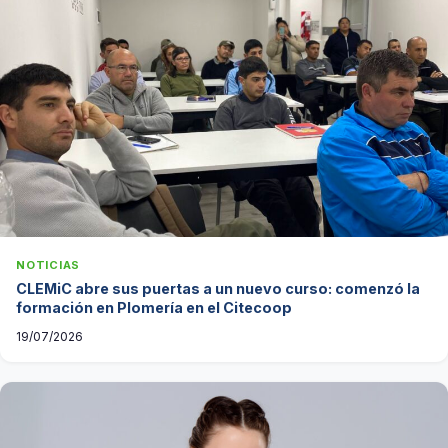
NOTICIAS
CLEMiC abre sus puertas a un nuevo curso: comenzó la
formación en Plomería en el Citecoop
19/07/2026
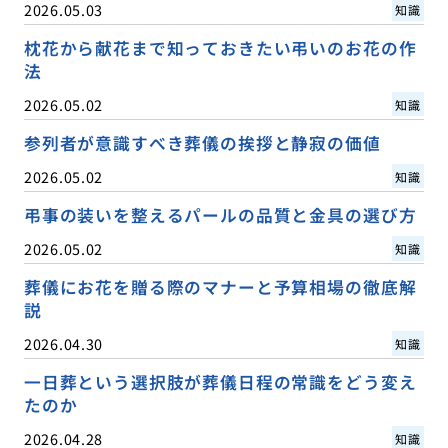
2026.05.03
知識
枕花から献花まで知っておきたい弔いのお花の作
法
2026.05.02
知識
参列者が意識すべき葬儀の挨拶と静寂の価値
2026.05.02
知識
弔事の装いを整えるパールの品質と金具の選び方
2026.05.02
知識
葬儀にお花を贈る際のマナーと予算相場の徹底解
説
2026.04.30
知識
一日葬という選択肢が葬儀日程の常識をどう変え
たのか
2026.04.28
知識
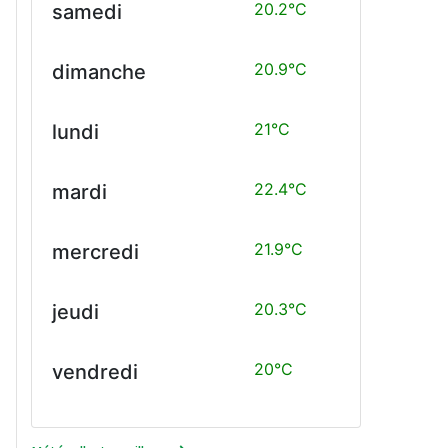
20.2°C
samedi
20.9°C
dimanche
21°C
lundi
22.4°C
mardi
21.9°C
mercredi
20.3°C
jeudi
20°C
vendredi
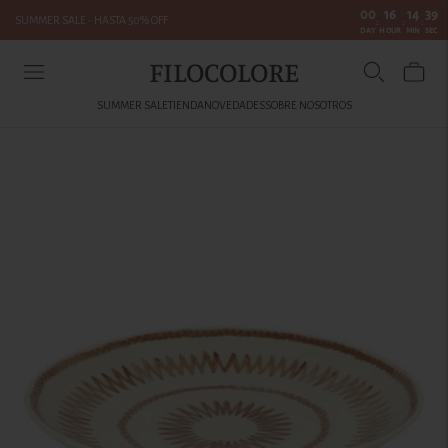
00
16
14
39
SUMMER SALE - HASTA 50% OFF
:
:
:
DAY
HOUR
MIN
SEC
FILOCOLORE
SUMMER SALE
TIENDA
NOVEDADES
SOBRE NOSOTROS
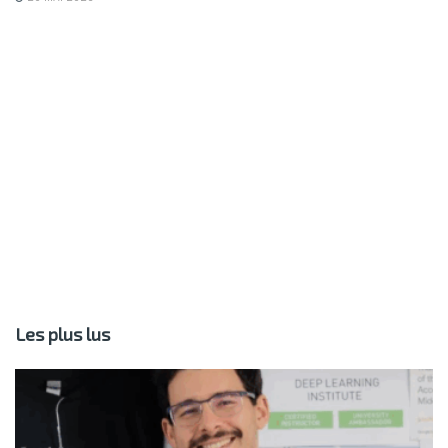
Les plus lus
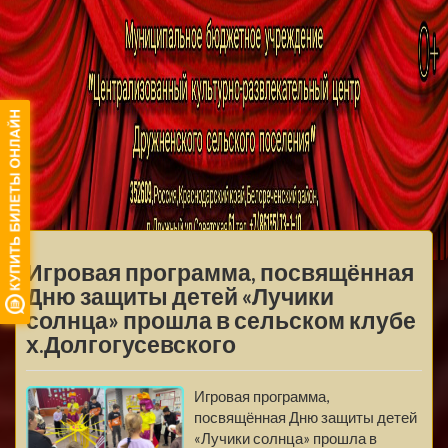
МБУ ЦКРЦ
ДРУЖНЕНСКОГО
МЕНЮ
СЕЛЬСКОГО
Игровая программа, посвящённая
ПОСЕЛЕНИЯ
Дню защиты детей «Лучики
солнца» прошла в сельском клубе
х.Долгогусевского
Игровая программа,
посвящённая Дню защиты детей
«Лучики солнца» прошла в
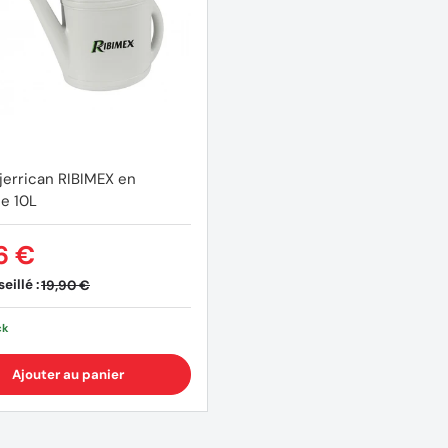
 jerrican RIBIMEX en
ue 10L
6 €
eillé :
19,90 €
ck
Ajouter au panier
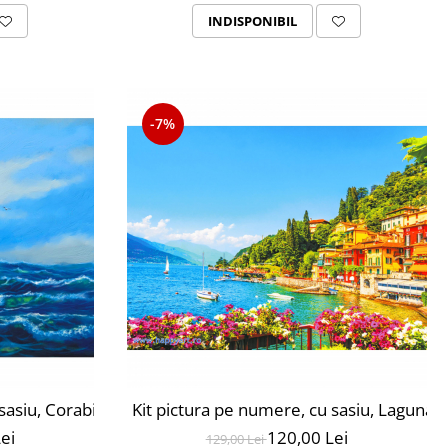
INDISPONIBIL
-7%
 nivel avansat, MG2407
 sasiu, Corabia cu panze albe, 40X50 cm, 28 culori, nivel 
Kit pictura pe numere, cu sasiu, Laguna 
ei
120,00 Lei
129,00 Lei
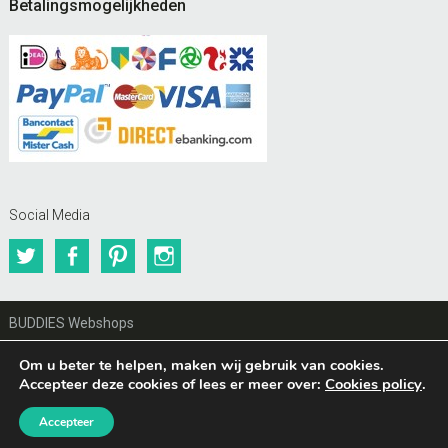
Betalingsmogelijkheden
Social Media
Twitter
Facebook
Pinterest
Instagram
BUDDIES Webshops
© AnimalWebshop.com
Om u beter te helpen, maken wij gebruik van cookies.
Accepteer deze cookies of lees er meer over:
Cookies policy
.
Accepteer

**To-do item:** Go through the material above and return each line that holds the word "прошла".

**Solution for this problem:**
солнца» прошла в сельском клубе
«Лучики солнца» прошла в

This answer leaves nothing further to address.